The Bone Yard

The main story here was inspired by events and stories from an actual north Florida reform school, one that—unlike our fictional school—still exists. Opened in 1900 as the Florida State Reform School, the institution has gone by several other names during its history, including the Florida School for Boys, the Florida Industrial School for Boys, and the Arthur G. Dozier School for Boys.

 

Whatever the name, the school has been plagued by deaths and scandals down through the decades. Just three years after it opened, a state senate committee found boys “in irons, like common criminals.” In 1911, a special legislative committee investigated reports of severe beatings with a leather strap—beatings that, the legislators were assured, had ceased with the firing of the superintendent who had sanctioned them. In1914, a fire at the school killed two employees and eight boys. A grand jury investigation of the fire found that the boys’ dormitory was locked while three guards and the superintendent visited the nearby town of Marianna “upon some pleasure bent.”

 

In 1958, a U.S. Senate committee investigation heard testimony about brutal conditions at Dozier . . . including severe beatings with a heavy leather strap. In 1967, a U.S. Department of Health official called the school a “monstrosity.” A few months later, Florida’s then-governor, Claude Kirk, visited the school and described it as a training ground for a life of crime. Kirk also called the school’s conditions “absolutely deplorable” and said, “If one of your kids were kept in such circumstances, you’d be up there with rifles.” As late as the 1980s, boys at the school were still being hog-tied, with their arms and legs fastened together beind their backs.

 

Several years ago, a handful of the school’s former students banded together in an informal organization called “The White House Boys,” named for the small, whitewashed concrete building in which the beatings were administered regularly on Saturdays.

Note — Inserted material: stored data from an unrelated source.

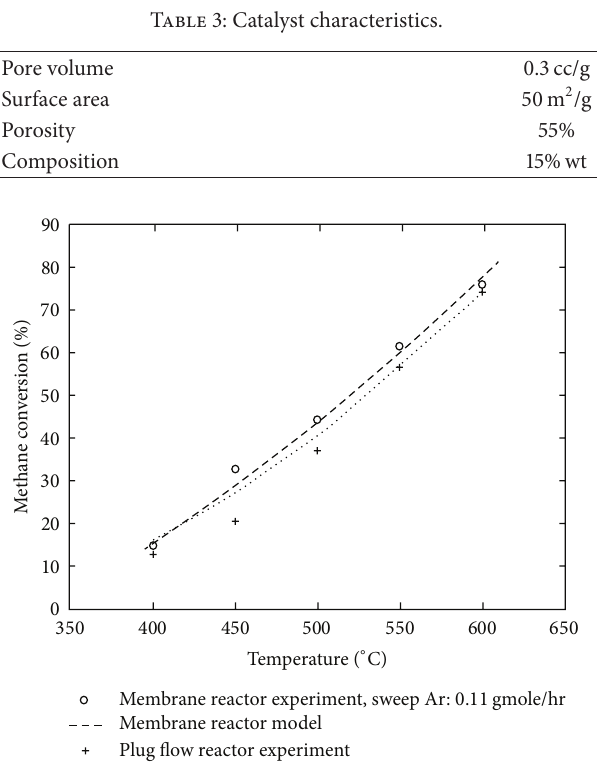
Figure 1: Experimental and modeling results of landfill gas-steam reformers for syngas production and SOFC continuous operation. = 1.68 atm, space time = Total methane conversion data ( 𝑃 𝑇 𝑜 ). 48.0 g cat ⋅ hr/gmole CH4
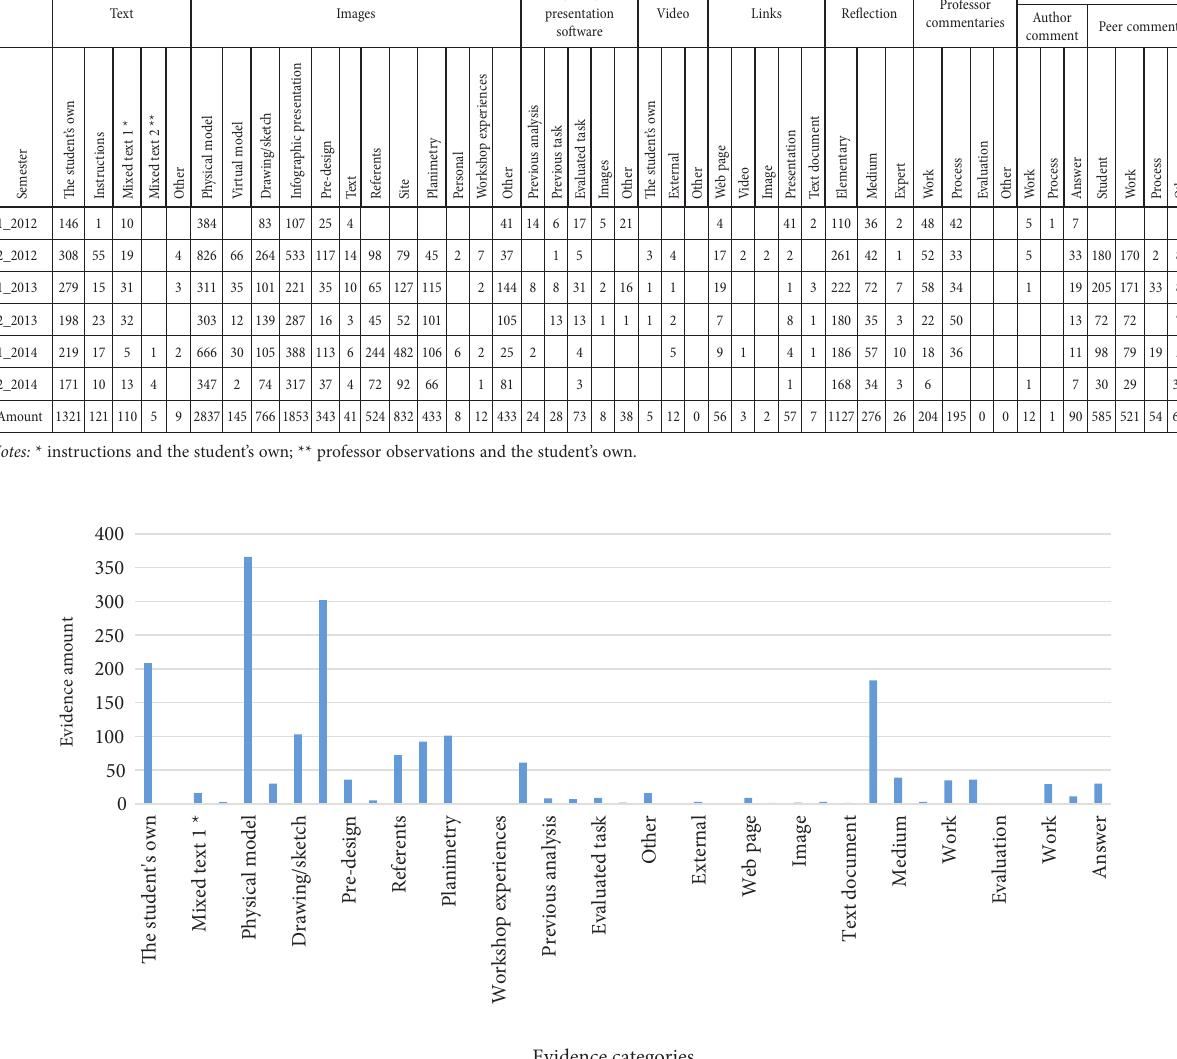
Table 7. Detailed quantification of the evidences contained in the e-portfolios (source: Authors, 2019) Text Images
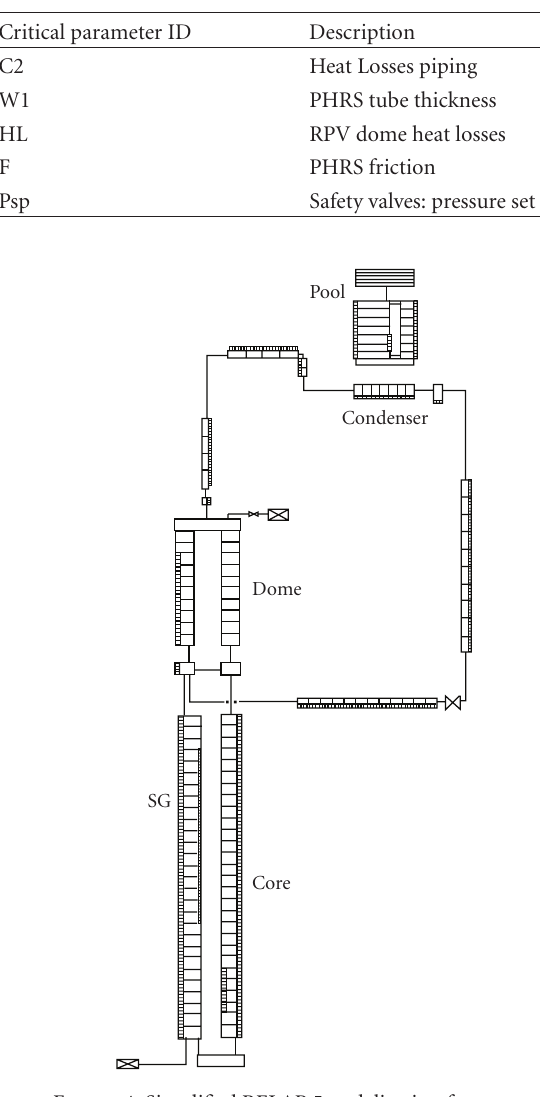
Figure 3: Sketch of TTL-1 loop.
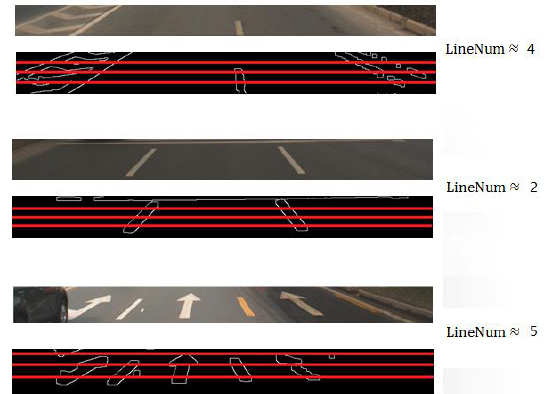
Figure 8. AOI map, crossing line map of a non-crossing area, as well as strip number calculated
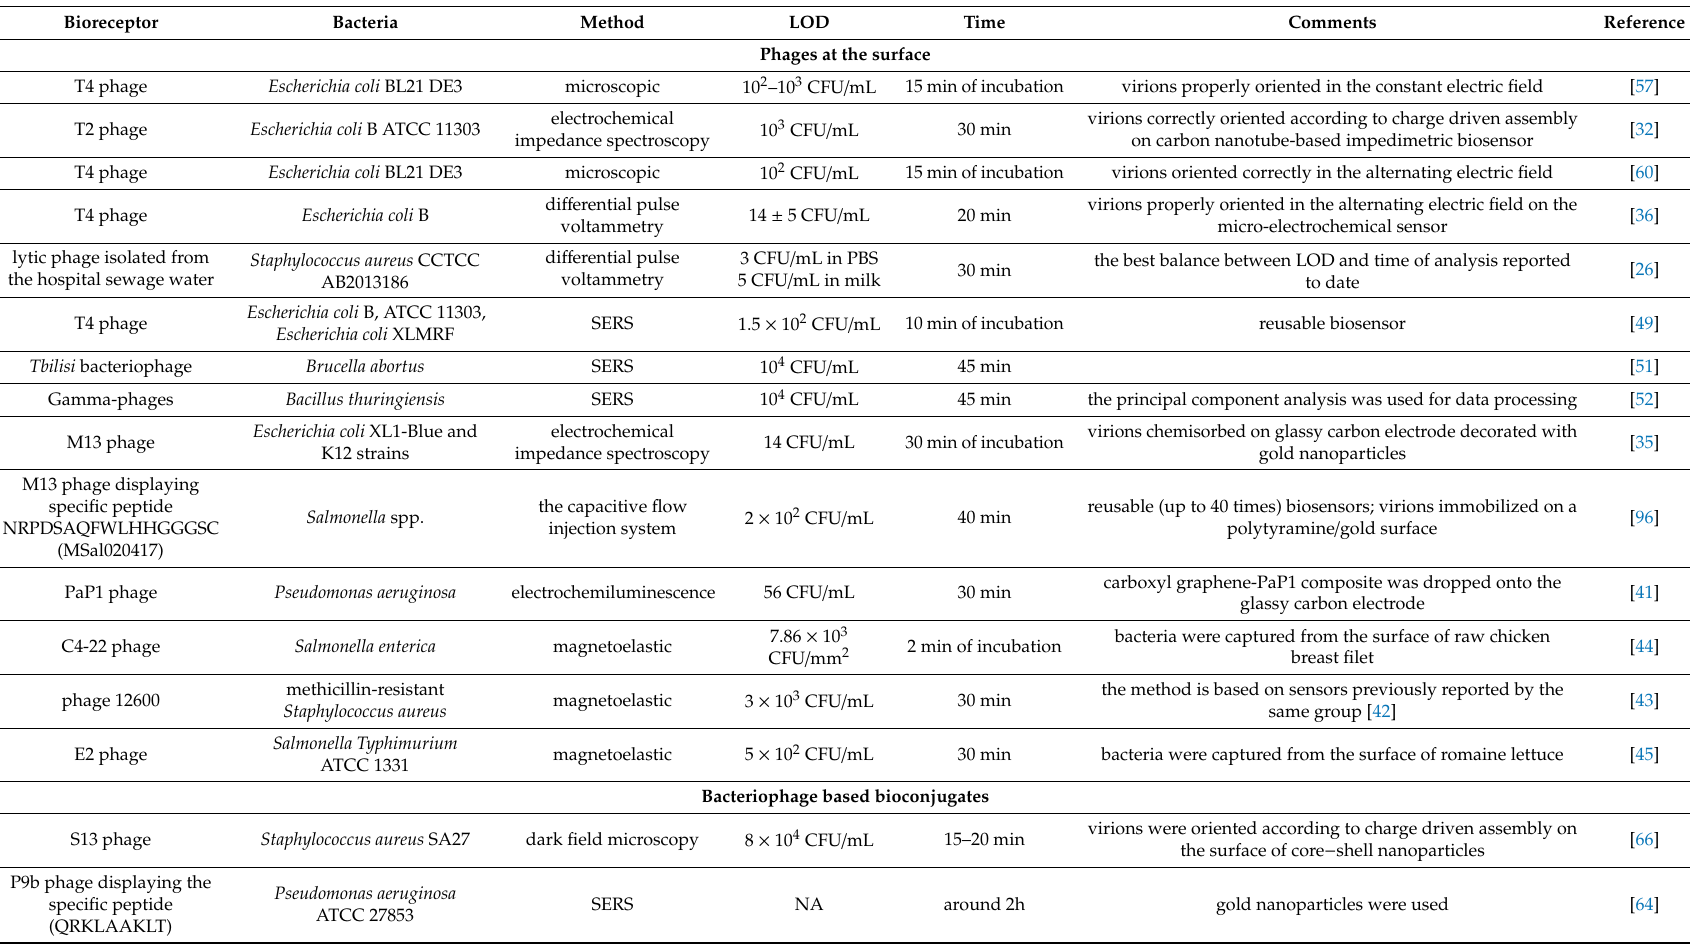
Table 1. Summary of recent developments in phage-based sensors for bacteria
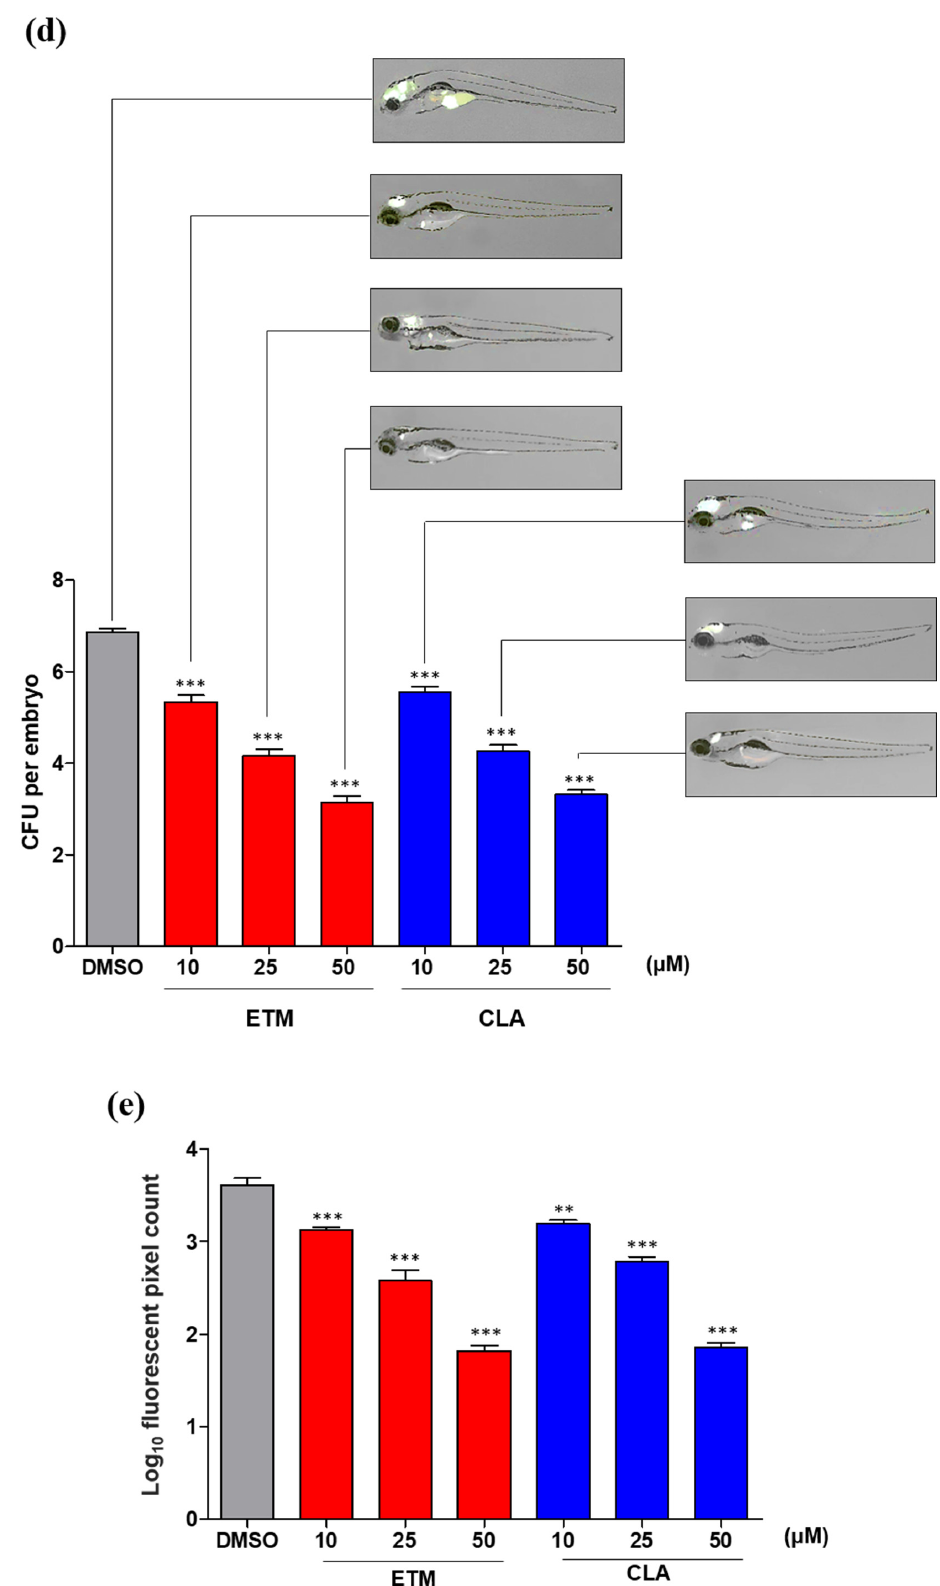
Figure 5. In vivo e ffi cacy of etamycin in the zebrafish (ZF) model of infection. ( a ) Various concentrations of the etamycin (12.5, 25, 50, and 100 µ M) were treated to the zebrafish without M. abscessus infection and the maximum tolerated dose of etamycin was measured. ( b ) The survival curve was plotted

Their Web site, www.WhiteHouseBoys.org, shares numerous accounts of beatings and sexual abuse in the White House and in the basementlike “rape room” under the school’s dining hall.

 

In an unusual and poignant ceremony, Florida’s Department of Juvenile Justice officially “sealed” the White House in October 2008. Former students were invited to speak at the sealing ceremony, and several talked of the abuses they’d suffered within the building’s walls. A plaque affixed to the building bears these words: In memory of the children who passed these doors, we acknowledge their tribulations and offerour hope that they have found some measure of peace. May this building stand as a reminder of the need to remain vigilant in protecting our children as we help them seek a brighter future.

 

The White House is one grim emblem of the reform school’s troubled past. Another is a small cemetery, tucked away in what was once the “colored” part of the school’s grounds. The cemetery, whose revelation made headlines in 2009, contains thirty-one crosses, made of welded metal pipes. At the request of then-Governor Charlie Crist, the Florida Department of Law Enforcement investigated the cemetery, eventually concluding that the number of crosses corresponded with records identifying thirty-one individuals who had died and been buried at the school (including one student murdered by four others, who feared the boy was about to reveal their plan to escape). FDLE did not excavate or map the cemetery; consequently, there was no attempt to match graves with the number and location of the crosses, or any attempt to confirm the identity of individual human remains. The agency reported to Governor Crist that it found “no evidence that the school or the staff caused, or contributed to, any of these deaths” and “no evidence that the school or its staff made any attempts to conceal the deaths of any students at the school.”

 

And perhaps that is the truth, the whole truth, and nothing but the truth. But accounts by former students—including members of the White House Boys—hint at additional, unmarked graves on the property. And even the FDLE investigation found evidence that another fifty boys had died at the school over the years, but that their remains were unaccounted for.